When he is not here, the head constable is running around the city making appearances in courts where the cases whose evidence he holds are up for hearing. He mostly uses his motorcycle to travel and hires a mini-tempo if he has to carry the evidence; the department reimburses him for it later. He is also responsible for handing over exhibits collected by forensic science laboratories, in cases under the Mehrauli police’s jurisdiction. At night, he must check all the court summons that have come in that day to make arrangements for the next morning. Besides, Harindra is in-charge of a warehouse nearby in the Police Colony, which is used to store confiscated liquor.
While his official duty hours are from 8 am to 8 pm, the head constable earning nearly Rs 50,000 a month rarely retires for the day before 10 pm. “When the day is over, I just go to my barracks (in the police station) and try to catch some sleep,” says Harindra. He has a TV, but is too tired to watch it.
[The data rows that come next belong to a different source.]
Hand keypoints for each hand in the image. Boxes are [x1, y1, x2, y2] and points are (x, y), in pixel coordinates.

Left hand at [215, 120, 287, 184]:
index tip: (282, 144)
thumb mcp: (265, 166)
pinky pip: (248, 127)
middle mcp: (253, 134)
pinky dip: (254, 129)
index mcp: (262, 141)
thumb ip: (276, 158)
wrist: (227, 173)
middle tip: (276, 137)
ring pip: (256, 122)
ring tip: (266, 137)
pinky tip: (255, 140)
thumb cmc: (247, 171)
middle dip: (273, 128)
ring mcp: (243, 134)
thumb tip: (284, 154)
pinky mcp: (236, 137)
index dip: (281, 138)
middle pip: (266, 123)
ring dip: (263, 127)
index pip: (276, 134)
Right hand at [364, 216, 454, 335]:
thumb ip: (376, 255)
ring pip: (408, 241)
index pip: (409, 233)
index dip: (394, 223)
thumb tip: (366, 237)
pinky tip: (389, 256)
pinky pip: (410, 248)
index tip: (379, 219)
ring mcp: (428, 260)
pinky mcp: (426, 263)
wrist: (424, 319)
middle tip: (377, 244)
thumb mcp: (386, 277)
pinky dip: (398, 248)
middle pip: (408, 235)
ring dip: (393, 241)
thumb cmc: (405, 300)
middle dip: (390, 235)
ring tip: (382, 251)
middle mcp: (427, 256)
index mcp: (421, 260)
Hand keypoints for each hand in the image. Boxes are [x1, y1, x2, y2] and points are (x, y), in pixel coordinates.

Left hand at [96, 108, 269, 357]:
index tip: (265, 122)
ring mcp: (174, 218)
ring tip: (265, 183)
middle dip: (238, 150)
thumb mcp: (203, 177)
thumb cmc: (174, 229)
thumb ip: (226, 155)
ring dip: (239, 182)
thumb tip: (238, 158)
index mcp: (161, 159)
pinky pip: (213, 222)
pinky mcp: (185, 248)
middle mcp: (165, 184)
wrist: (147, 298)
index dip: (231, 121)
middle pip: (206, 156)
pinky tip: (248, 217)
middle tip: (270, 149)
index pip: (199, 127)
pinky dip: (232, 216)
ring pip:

Each head constable has to serve a year as in-charge of a malkhana during his or her service. However, due to the slow and long procedure of new personnel taking charge and the existing one being relieved, the process takes two to three years. Harindra took over a year ago, after spending eight months under the former malkhana in-charge getting the hang of things.
Today, Harindra has had a bad start to his day. Around 11 am, he left his barracks to meet the ‘district nazir (in-charge of case properties of the city)’ at the Tis Hazari Court to submit some evidence. Tis Hazari is over 22 km away, and Harindra was half-way there when he found out that the district nazir was on leave and he had to return.
Appointed by the Delhi government, the district nazir is in-charge of case properties under all of the city’s police stations.
Three hours later, Harindra is still at his desk, updating his register. “The walls and ceilings are collapsing under seepage. I have to work hard to keep the records and case property safe from rodents, insects and other damage,” he says. “In case of a property missing, I can be booked or have a departmental inquiry lodged against me,” he adds.
Every two days, Harindra visits the Saket Court Complex warehouse to count the vehicles there and update the records.
As Harindra works on the register, he fields calls almost constantly, some from his junior assistant who has gone to the Saket Court to produce case evidence on his behalf. In between, at around 2 pm, he takes a brief break for lunch at the police mess. The menu hardly changes, and Harindra has his usual thali with chapatis, sabzi, dal and curd. He won’t get any more breaks during the day.
At around 3 pm, two people approach him to get their case property released. He tells them calmly to come with photocopies of their court order documents along with an affidavit signed by two witnesses testifying to receipt of the case property. He says they can pick a time to collect their belongings once they have the documents ready.
Even when his office hours are over, Harindra says, he has to be on call. “A case can come up any time, be it the middle of the night. The investigation officer has to make an entry in my register.”
A Class 10 pass, Harindra, who is from Ballia in Uttar Pradesh, joined the Delhi Police in 1995 and was posted in several units before coming to the South District. His family continues to stay in UP, which is why the barracks suit him best, the head constable says. “Besides, I am required here 24X7.”
Harindra goes home twice a year, but these days, it’s never for long. “The workload is heavy and if I take long leave, it starts piling up. I feel it’s tougher for my wife and two children, who have to make do without me,” he says, bending down on his register.